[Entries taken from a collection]
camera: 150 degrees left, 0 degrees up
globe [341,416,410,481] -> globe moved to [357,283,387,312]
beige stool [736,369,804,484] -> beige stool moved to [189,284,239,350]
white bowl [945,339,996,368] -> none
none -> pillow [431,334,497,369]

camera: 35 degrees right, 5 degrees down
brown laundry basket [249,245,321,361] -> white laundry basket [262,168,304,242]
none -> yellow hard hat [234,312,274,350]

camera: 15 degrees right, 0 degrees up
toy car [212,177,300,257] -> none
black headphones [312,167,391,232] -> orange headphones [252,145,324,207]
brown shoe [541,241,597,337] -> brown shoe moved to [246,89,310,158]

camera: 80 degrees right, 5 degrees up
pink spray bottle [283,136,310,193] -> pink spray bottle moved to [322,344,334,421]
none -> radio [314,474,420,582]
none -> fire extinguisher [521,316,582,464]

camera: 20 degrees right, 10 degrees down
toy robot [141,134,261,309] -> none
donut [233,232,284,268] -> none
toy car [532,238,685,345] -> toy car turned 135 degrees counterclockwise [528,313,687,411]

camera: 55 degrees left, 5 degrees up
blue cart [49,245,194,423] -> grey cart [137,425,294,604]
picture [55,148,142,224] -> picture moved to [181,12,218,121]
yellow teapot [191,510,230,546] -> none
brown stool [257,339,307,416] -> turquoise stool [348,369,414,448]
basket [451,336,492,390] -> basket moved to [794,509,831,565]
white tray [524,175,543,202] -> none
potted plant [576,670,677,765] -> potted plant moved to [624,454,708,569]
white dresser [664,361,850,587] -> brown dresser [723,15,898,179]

**What is expected:** Please retype each entry above exactly as it is written.

**Exercise solution:**
camera: 150 degrees left, 0 degrees up
globe [341,416,410,481] -> globe moved to [357,283,387,312]
beige stool [736,369,804,484] -> beige stool moved to [189,284,239,350]
white bowl [945,339,996,368] -> none
none -> pillow [431,334,497,369]

camera: 35 degrees right, 5 degrees down
brown laundry basket [249,245,321,361] -> white laundry basket [262,168,304,242]
none -> yellow hard hat [234,312,274,350]

camera: 15 degrees right, 0 degrees up
toy car [212,177,300,257] -> none
black headphones [312,167,391,232] -> orange headphones [252,145,324,207]
brown shoe [541,241,597,337] -> brown shoe moved to [246,89,310,158]

camera: 80 degrees right, 5 degrees up
pink spray bottle [283,136,310,193] -> pink spray bottle moved to [322,344,334,421]
none -> radio [314,474,420,582]
none -> fire extinguisher [521,316,582,464]

camera: 20 degrees right, 10 degrees down
toy robot [141,134,261,309] -> none
donut [233,232,284,268] -> none
toy car [532,238,685,345] -> toy car turned 135 degrees counterclockwise [528,313,687,411]

camera: 55 degrees left, 5 degrees up
blue cart [49,245,194,423] -> grey cart [137,425,294,604]
picture [55,148,142,224] -> picture moved to [181,12,218,121]
yellow teapot [191,510,230,546] -> none
brown stool [257,339,307,416] -> turquoise stool [348,369,414,448]
basket [451,336,492,390] -> basket moved to [794,509,831,565]
white tray [524,175,543,202] -> none
potted plant [576,670,677,765] -> potted plant moved to [624,454,708,569]
white dresser [664,361,850,587] -> brown dresser [723,15,898,179]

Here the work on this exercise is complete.